**Document section**
=== Begin Enclosure ===

Sidney Wade's sixth book, Straights & Narrows, in which her inquiring mind tumbles ludically and lucidly through short-lined, punctuation-free couplets. Opening bit: "Where is God / we ask in haste // and answer slow / in winter-paced // adagio." Random other favorite bit: "so here's the plan / I'll serve as // the bravura conduit / to intuitionland // and you provide / the filthy lucre."

Tracy K. Smith's third book, Life on Mars, in which science fiction and contemporary personal and political realities illuminate each other. Opening bit: "Is God being or pure force? The wind / Or what commands it?" Random other favorite bit: "I dream a little plot of land and six / Kid goats. Every night it rains. / Every morning sun breaks through / And the earth is firm again under our feet. // I am writing this so it will stay true."

Camille Dungy's third book, Smith Blue, whose title refers to an endangered species of California butterfly and whose poems lead us on a splendid tour of various other precarious states. Opening bit: "To love like God can love, sometimes. / Before the kettle boils to a whistle, quiet." Random other favorite bit: "Come here. Come over here / and see what the bird's nest is doing. / There are these small eggs, all of these / small eggs, none of them cracked yet, / but the big bird's away."

(This God-in-the-first-line thing is, I swear, a coincidence, discovered while writing this post...)

And finally, Rodney Jones's career-spanning selected, Salvation Blues, chock full of his colorful (and often off-color) narratives with their coloratura digressions that swoop between the soil and sky of speech and thought. Opening bit: "Almost as though the eggs run and leap back into their shells / And the shells seal behind them..." Random other favorite bit: "And here on my front porch, midnight, in Jefferson's paved Virginia, / all the good students are smoking dope and talking about God."

=== End Enclosure ===

**Supplied data**
=== Begin Enclosure ===

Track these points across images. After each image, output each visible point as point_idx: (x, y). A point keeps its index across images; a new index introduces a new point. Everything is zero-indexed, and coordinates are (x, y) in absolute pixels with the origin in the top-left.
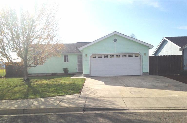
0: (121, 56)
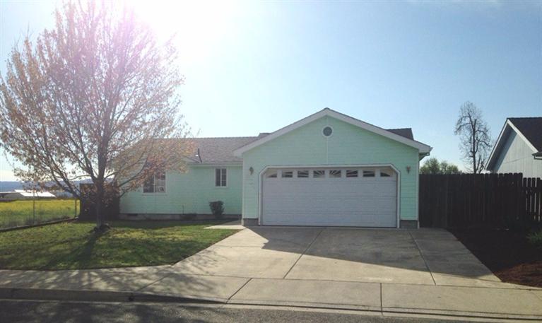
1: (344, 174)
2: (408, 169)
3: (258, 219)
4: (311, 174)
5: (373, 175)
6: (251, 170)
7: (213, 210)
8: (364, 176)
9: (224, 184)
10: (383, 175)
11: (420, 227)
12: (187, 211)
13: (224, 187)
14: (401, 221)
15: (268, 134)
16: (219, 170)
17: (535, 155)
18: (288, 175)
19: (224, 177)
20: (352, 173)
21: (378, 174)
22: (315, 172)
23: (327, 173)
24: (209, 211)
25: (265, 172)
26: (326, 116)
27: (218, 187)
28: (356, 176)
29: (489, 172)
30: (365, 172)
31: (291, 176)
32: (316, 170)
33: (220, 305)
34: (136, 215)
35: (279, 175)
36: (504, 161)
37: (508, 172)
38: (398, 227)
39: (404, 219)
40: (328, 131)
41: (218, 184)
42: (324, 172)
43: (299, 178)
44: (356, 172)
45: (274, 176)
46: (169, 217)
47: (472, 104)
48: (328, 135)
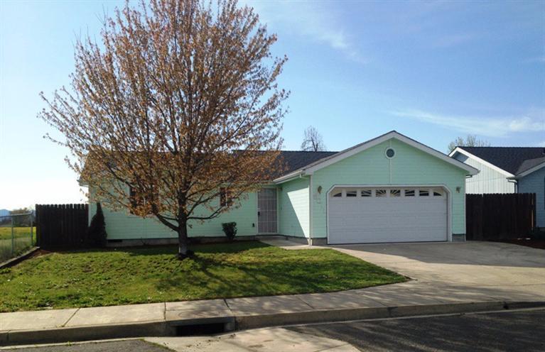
0: (403, 193)
2: (458, 189)
3: (326, 238)
4: (374, 193)
5: (427, 194)
6: (320, 189)
7: (226, 232)
8: (421, 195)
9: (230, 204)
10: (436, 194)
11: (467, 239)
13: (229, 207)
14: (453, 235)
17: (508, 178)
18: (353, 194)
20: (410, 193)
21: (431, 193)
23: (388, 192)
24: (222, 234)
25: (333, 191)
26: (393, 139)
28: (413, 195)
30: (420, 191)
32: (378, 189)
34: (120, 241)
35: (344, 194)
38: (451, 240)
39: (455, 233)
40: (391, 153)
41: (223, 204)
42: (385, 191)
44: (413, 192)
45: (339, 195)
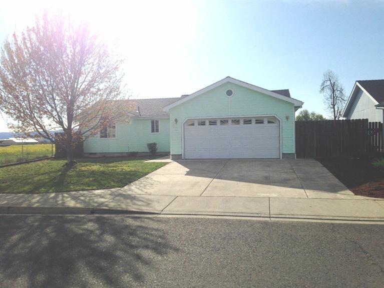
1: (242, 122)
2: (287, 118)
3: (181, 155)
4: (218, 123)
5: (262, 122)
6: (176, 120)
7: (149, 150)
8: (256, 123)
9: (157, 131)
10: (269, 122)
11: (297, 157)
12: (131, 150)
13: (157, 133)
14: (283, 154)
15: (187, 95)
16: (154, 121)
17: (376, 106)
18: (202, 123)
19: (157, 126)
20: (248, 121)
21: (266, 121)
22: (221, 121)
23: (230, 121)
24: (146, 150)
25: (186, 122)
26: (228, 82)
27: (153, 133)
28: (251, 123)
29: (344, 119)
30: (256, 120)
31: (204, 124)
32: (222, 120)
33: (156, 215)
34: (95, 154)
35: (196, 124)
36: (355, 111)
37: (358, 119)
38: (281, 158)
39: (285, 152)
40: (229, 93)
41: (153, 131)
42: (227, 121)
43: (210, 126)
44: (250, 121)
45: (193, 125)
46: (120, 155)
47: (331, 72)
48: (230, 95)
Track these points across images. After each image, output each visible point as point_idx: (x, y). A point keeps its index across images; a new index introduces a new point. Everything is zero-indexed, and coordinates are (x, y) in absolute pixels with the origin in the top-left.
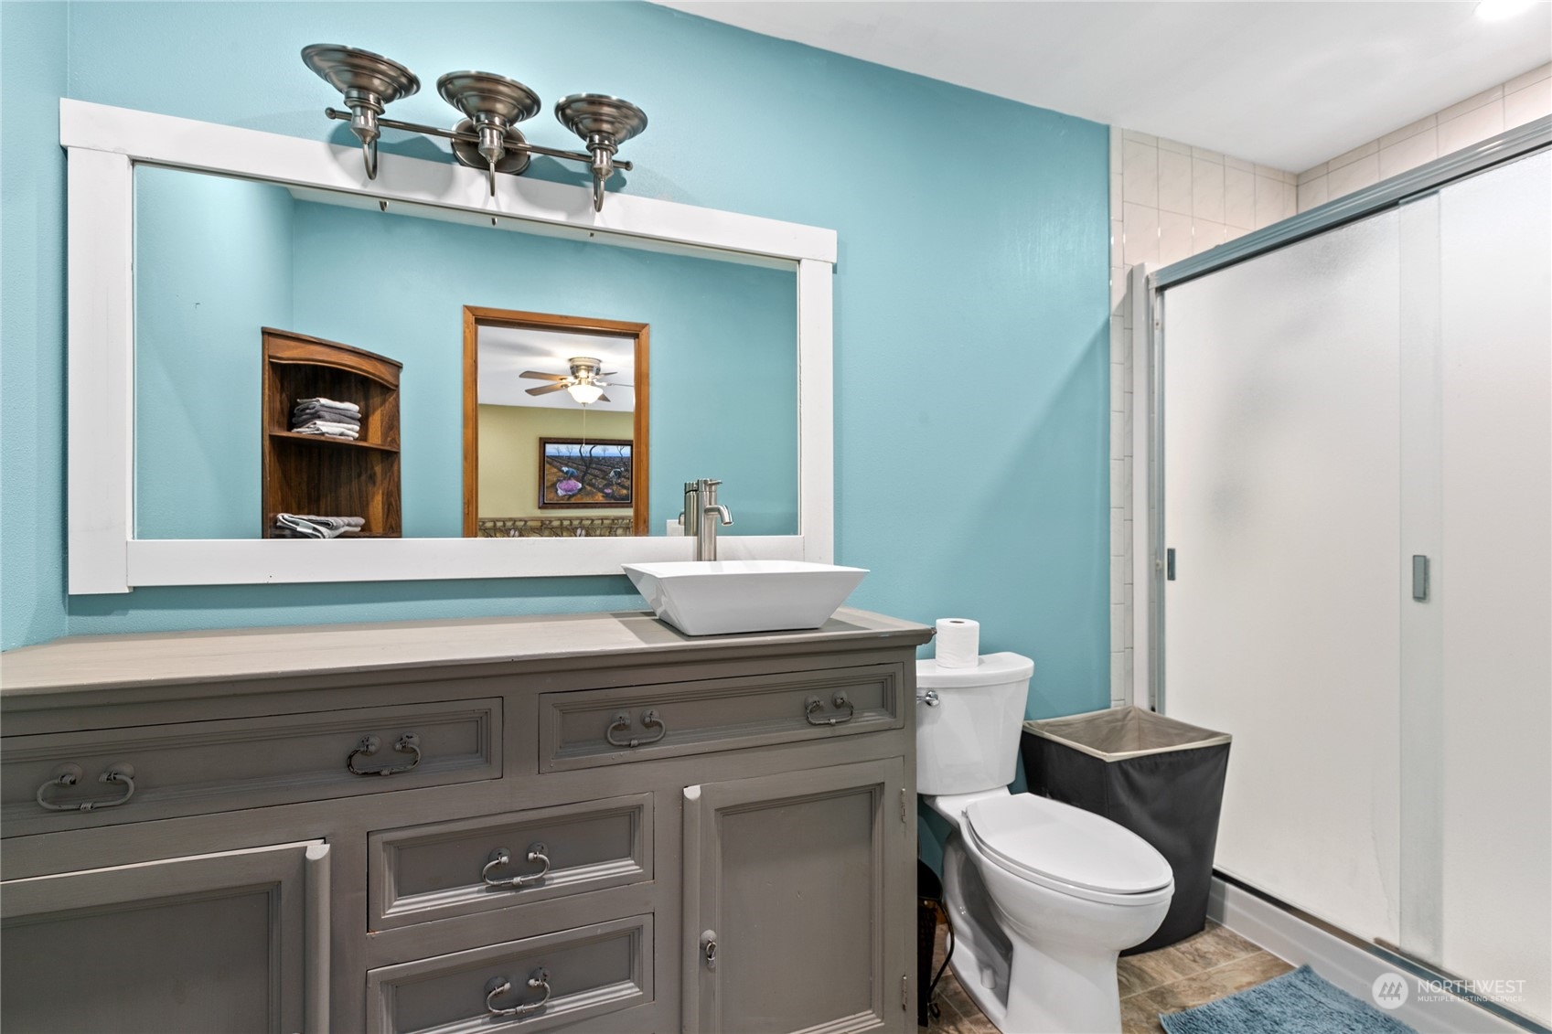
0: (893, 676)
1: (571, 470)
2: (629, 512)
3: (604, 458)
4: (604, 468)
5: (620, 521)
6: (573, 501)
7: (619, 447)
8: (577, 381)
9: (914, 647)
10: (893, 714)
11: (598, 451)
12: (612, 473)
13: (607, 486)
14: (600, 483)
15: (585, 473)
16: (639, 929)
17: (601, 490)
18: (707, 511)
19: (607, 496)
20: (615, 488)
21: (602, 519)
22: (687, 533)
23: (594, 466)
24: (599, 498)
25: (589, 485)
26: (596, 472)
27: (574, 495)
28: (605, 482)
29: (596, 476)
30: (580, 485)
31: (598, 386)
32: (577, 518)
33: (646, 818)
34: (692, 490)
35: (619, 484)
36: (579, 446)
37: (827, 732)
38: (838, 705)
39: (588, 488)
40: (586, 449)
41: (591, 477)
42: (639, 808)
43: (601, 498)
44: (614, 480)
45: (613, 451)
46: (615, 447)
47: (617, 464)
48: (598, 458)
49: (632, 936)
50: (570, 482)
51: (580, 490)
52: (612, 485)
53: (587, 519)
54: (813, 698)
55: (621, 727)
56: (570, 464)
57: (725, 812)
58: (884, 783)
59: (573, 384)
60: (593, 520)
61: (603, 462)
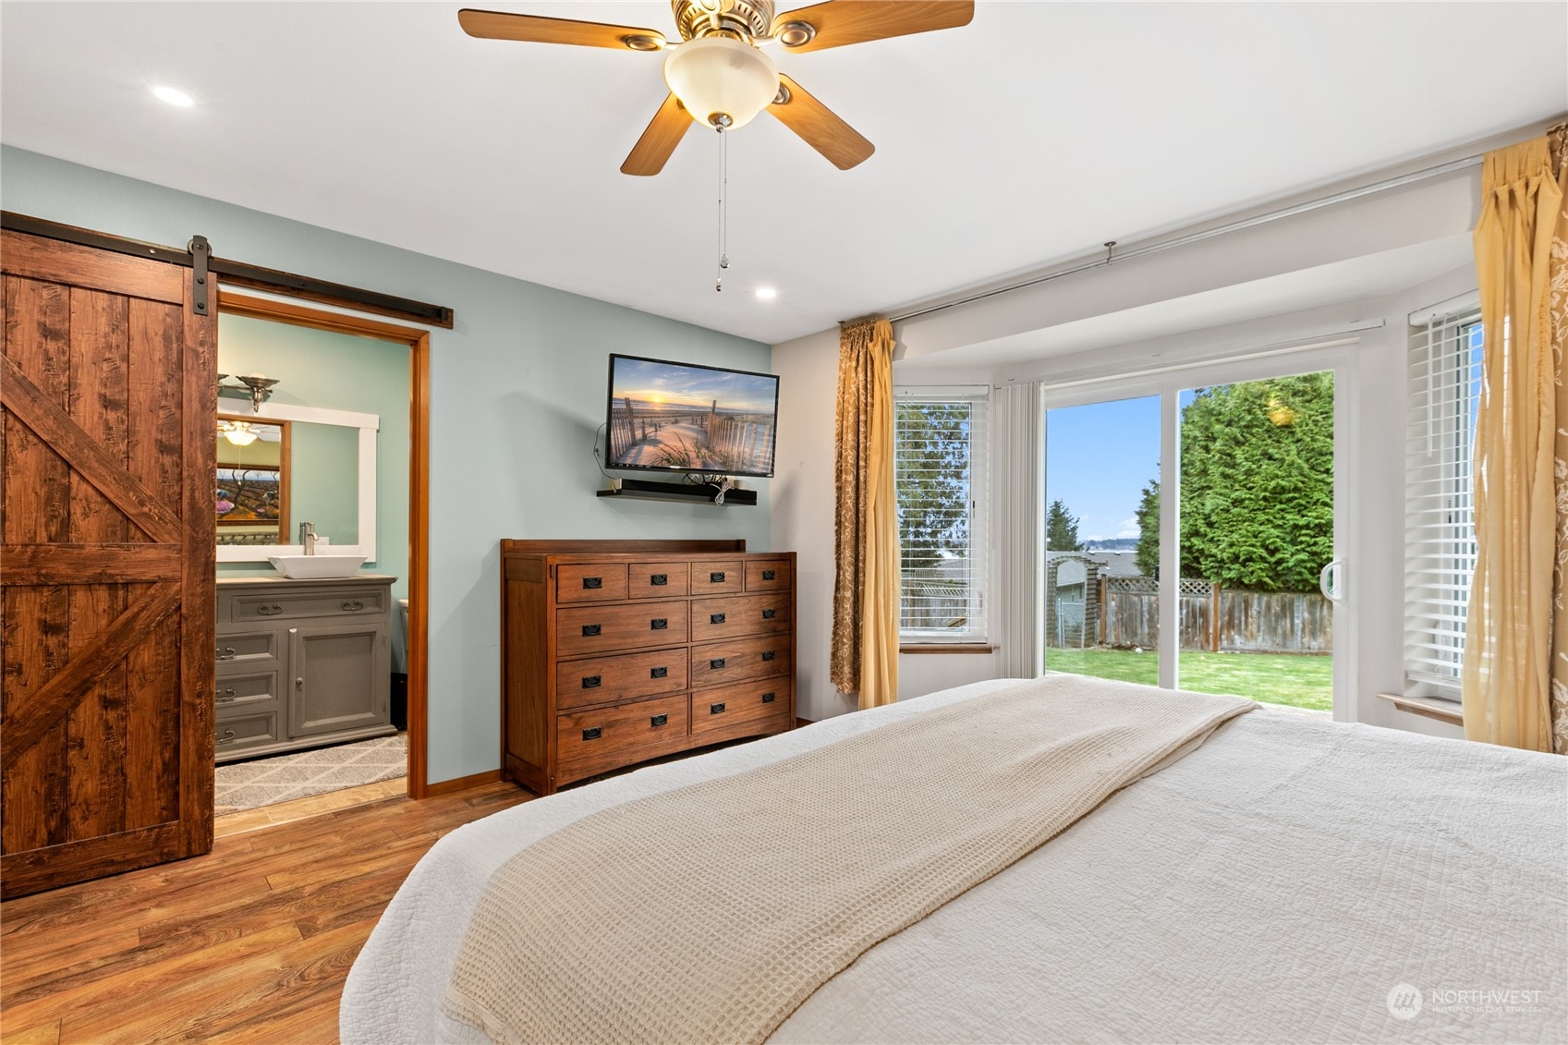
0: (380, 594)
1: (224, 491)
2: (275, 529)
3: (257, 482)
4: (258, 491)
5: (273, 537)
6: (225, 519)
7: (273, 473)
8: (232, 428)
9: (390, 584)
10: (381, 607)
11: (251, 475)
12: (266, 495)
13: (259, 506)
14: (253, 504)
15: (238, 495)
16: (271, 676)
17: (254, 510)
18: (309, 535)
19: (260, 514)
20: (268, 508)
21: (254, 535)
22: (301, 544)
23: (247, 488)
24: (253, 516)
25: (241, 505)
26: (249, 494)
27: (226, 514)
28: (258, 503)
29: (249, 497)
30: (233, 505)
31: (253, 433)
32: (229, 534)
33: (274, 639)
34: (303, 525)
35: (272, 505)
36: (232, 471)
37: (351, 612)
38: (357, 604)
39: (241, 508)
40: (239, 474)
41: (243, 498)
42: (271, 635)
43: (254, 517)
44: (268, 501)
45: (267, 476)
46: (269, 473)
47: (271, 487)
48: (251, 481)
49: (268, 678)
50: (222, 502)
51: (233, 509)
52: (266, 505)
53: (239, 535)
54: (345, 601)
55: (265, 608)
56: (222, 486)
57: (308, 639)
58: (375, 632)
59: (228, 430)
60: (245, 536)
61: (256, 485)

=== End Enclosure ===

**Complete the following**
**a)** Can you retype the passage on poetry books, starting with the words containing "Camille Dungy's third" and ending with "writing this post...)"?
**b)** Can you extend the passage on poetry books from the point where it stops?
The lines above aren't needed here.

**Task-by-task outputs**
**a)**
Camille Dungy's third book, Smith Blue, whose title refers to an endangered species of California butterfly and whose poems lead us on a splendid tour of various other precarious states. Opening bit: "To love like God can love, sometimes. / Before the kettle boils to a whistle, quiet." Random other favorite bit: "Come here. Come over here / and see what the bird's nest is doing. / There are these small eggs, all of these / small eggs, none of them cracked yet, / but the big bird's away."

(This God-in-the-first-line thing is, I swear, a coincidence, discovered while writing this post...)

**b)**
David Caplan
I am midway through two books, both of which I am enjoying, but for different reasons. James Longenbach’s The Virtues of Poetry offers a model of critical elegance, economy, and insight. The graceful book says a great deal about poetry with understated sophistication. Yael Unterman’s biography, Nehama Leibowitz: Teacher and Bible Scholar resembles its subject: learned, provocative, and immensely entertaining. One anecdote among many: discussing Pharaoh’s dream of seven cows, Leibowitz cited the eminent commentator Rashi, who analyzed the dream symbolically. Leibowitz retorted, “And who asked Rashi to interpret Pharaoh’s dream?”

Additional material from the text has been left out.